Required action ▸ Write out every line of the items below word for word, leaving out the pictures.

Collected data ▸
• • • • • • •

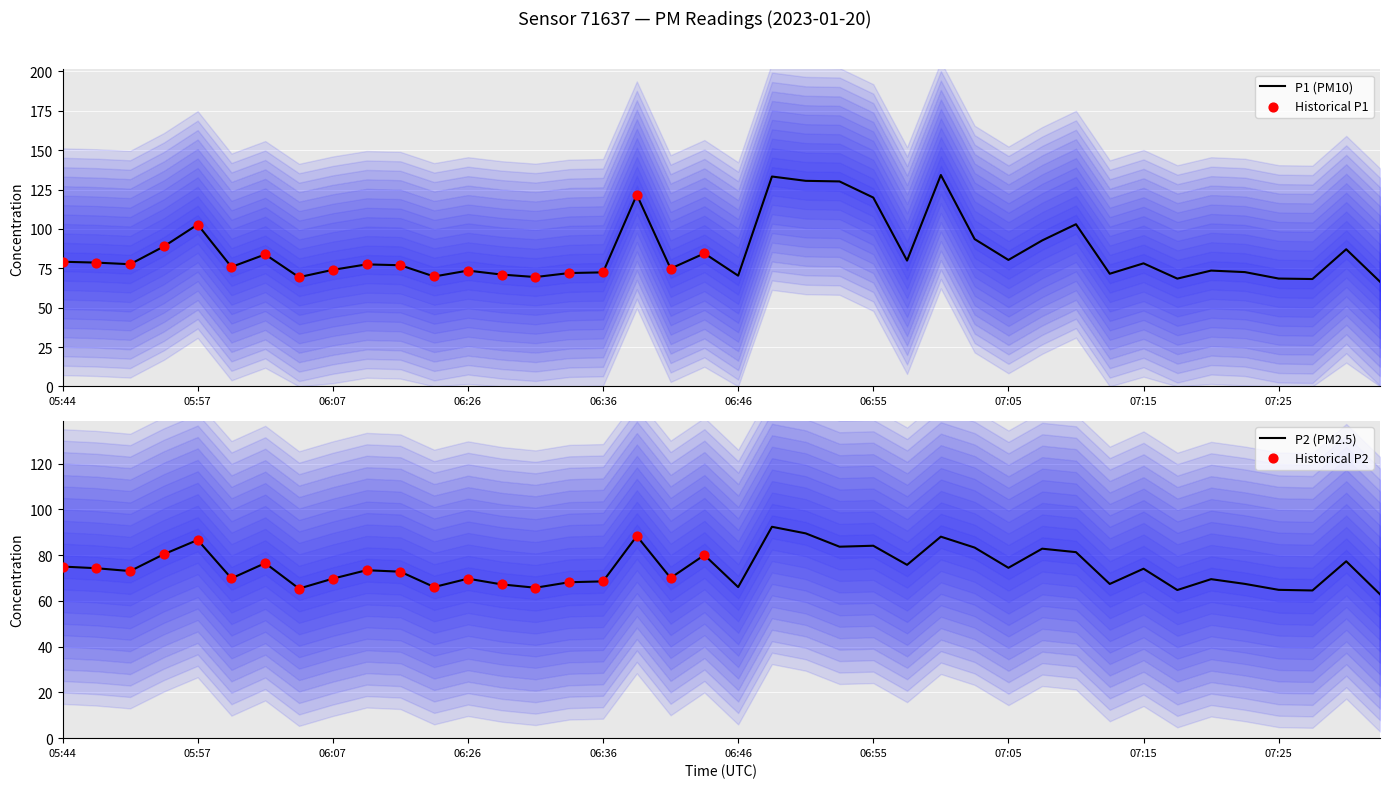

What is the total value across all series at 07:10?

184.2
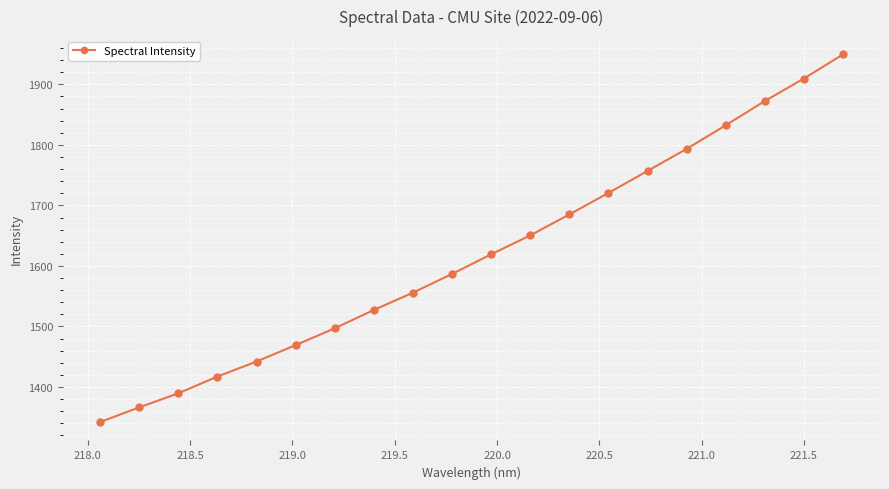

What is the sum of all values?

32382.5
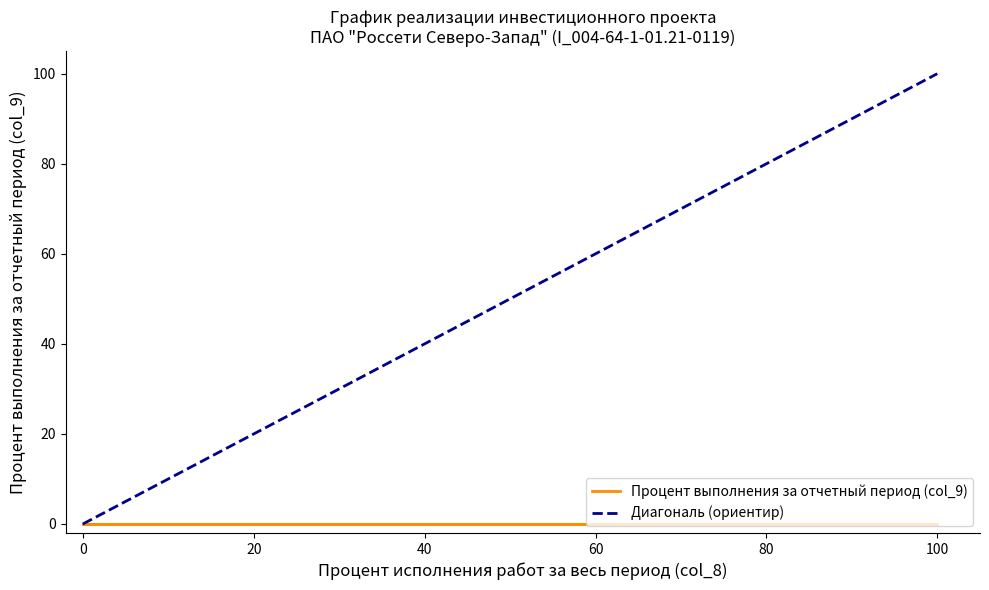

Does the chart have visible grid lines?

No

• • • • • • •

Answer below ▸
What is the total value across all series at 07:10?

184.2

What is the sum of all values?

32382.5

Does the chart have visible grid lines?

No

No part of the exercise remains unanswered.